Emirates, the biggest customer for the A380 superjumbo, said it has told Airbus Group NV (AIR) it would commit to buying 100 more jets worth more than $43 billion at list prices if the manufacturer agrees to equip the plane with a new engine.
The world’s largest airliner, typically seating 525 people, has “enormous” possibilities in terms of its passenger appeal and potential contribution to profitability, and developing a so-called Neo upgrade would help press home those advantages, Emirates President Tim Clark told Bloomberg Television in Davos.
“What we’ve said as Emirates is if you’re going to do the Neo, we’re in for 100,” he said at the World Economic Forum. “Put it on the table, we’ll start off for you.”
Clark’s comments increase the pressure on Airbus to commit to further development of an aircraft that’s no longer at the top of its agenda as sales slow and it focuses on boosting production of the new A350 wide-body. Dubai-based Emirates has 57 A380s already in its fleet with 15 more arriving this year out of an order for 140 in total, it said Jan. 13.

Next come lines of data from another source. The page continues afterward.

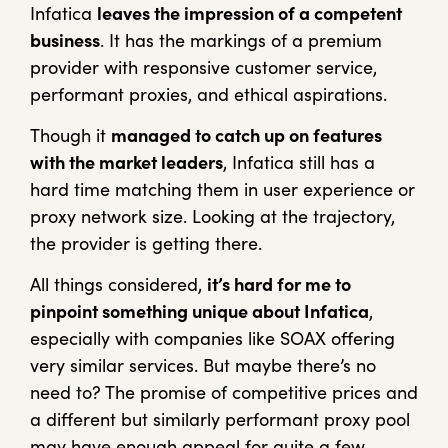
Infatica
leaves the impression of a competent
business
. It has the markings of a premium
provider with responsive customer service,
performant proxies, and ethical aspirations.
Though it
managed to catch up on features
with the market leaders
, Infatica still has a
hard time matching them in user experience or
proxy network size. Looking at the trajectory,
the provider is getting there.
All things considered,
it’s hard for me to
pinpoint something unique about Infatica
,
especially with companies like SOAX offering
very similar services. But maybe there’s no
need to? The promise of competitive prices and
a different but similarly performant proxy pool
may have enough appeal for quite a few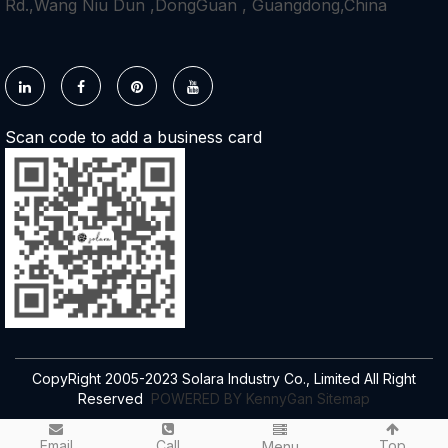
Rd.,Wang Niu Dun ,DongGuan , Guangdong,China
Scan code to add a business card
CopyRight 2005-2023 Solara Industry Co., Limited All Right
Reserved
POWERED BY KennyGan
Sitemap
Email
Call
Top
Menu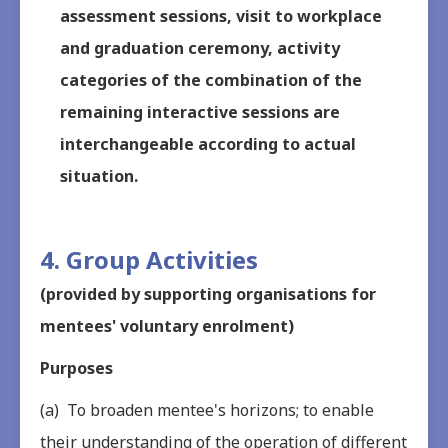
assessment sessions, visit to workplace
and graduation ceremony, activity
categories of the combination of the
remaining interactive sessions are
interchangeable according to actual
situation.
4. Group Activities
(provided by supporting organisations for
mentees' voluntary enrolment)
Purposes
(a) To broaden mentee's horizons; to enable
their understanding of the operation of different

The future of the A380 — which won no airline orders in 2014 — was thrown into doubt last month when Airbus Chief Financial Officer Harald Wilhelm told investors that halting the program might be an option after 2018, when the order book starts to thin out. Fabrice Bregier, who heads the airliner unit, has since sought to calm concerns, saying the superjumbo’s best days are still ahead.
90 Percent Full
The plane, which sells for $428 million after Airbus raised its prices an average 3.3 percent on Jan. 1, is so popular with Emirates customers that jets operating to London’s Heathrow airport are 90 percent full, Clark said today, adding that it would be “a major pity” if the model were to be dropped.
A Neo development would cut seat-mile costs by a further 10 to 13 percent, said the executive, who could expect to pay far below the list price as a major buyer, while a failure to keep the A380 going would leave Airbus with a thin lineup in the large wide-body sector following the demise of the A340 model.

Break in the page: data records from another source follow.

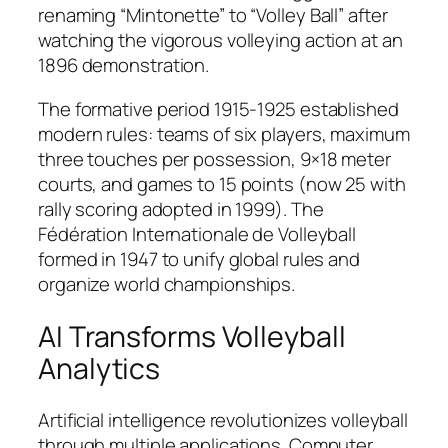
renaming “Mintonette” to “Volley Ball” after
watching the vigorous volleying action at an
1896 demonstration.​
The formative period 1915-1925 established
modern rules: teams of six players, maximum
three touches per possession, 9×18 meter
courts, and games to 15 points (now 25 with
rally scoring adopted in 1999). The
Fédération Internationale de Volleyball
formed in 1947 to unify global rules and
organize world championships.​
AI Transforms Volleyball
Analytics
Artificial intelligence revolutionizes volleyball
through multiple applications. Computer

The double-decker, in service for less than a decade, currently comes with a choice of turbines from Rolls-Royce Holdings Plc (RR/) or the Engine Alliance of General Electric Co. (GE) and the Pratt & Whitney unit of United Technologies Corp. London-based Rolls is regarded as most likely to offer a Neo upgrade.

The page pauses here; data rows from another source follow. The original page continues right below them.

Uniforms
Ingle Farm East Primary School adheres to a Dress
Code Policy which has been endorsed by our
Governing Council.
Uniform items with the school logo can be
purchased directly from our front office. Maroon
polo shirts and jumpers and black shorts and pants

Clark, who said he was at Airbus’s Toulouse base in France last Friday and spoke with the manufacturer on the A380, urged other carriers to reevaluate the superjumbo as a solution to the capacity constraints likely to come into play at airport hubs in the Americas and Europe in the next three-to-seven years.
“The Neo would do a lot of good for marketeers to go and sell what I think is essentially a very good product,” he said. “I’m confident that if they do that, they can find buyers for this plane post-2020.”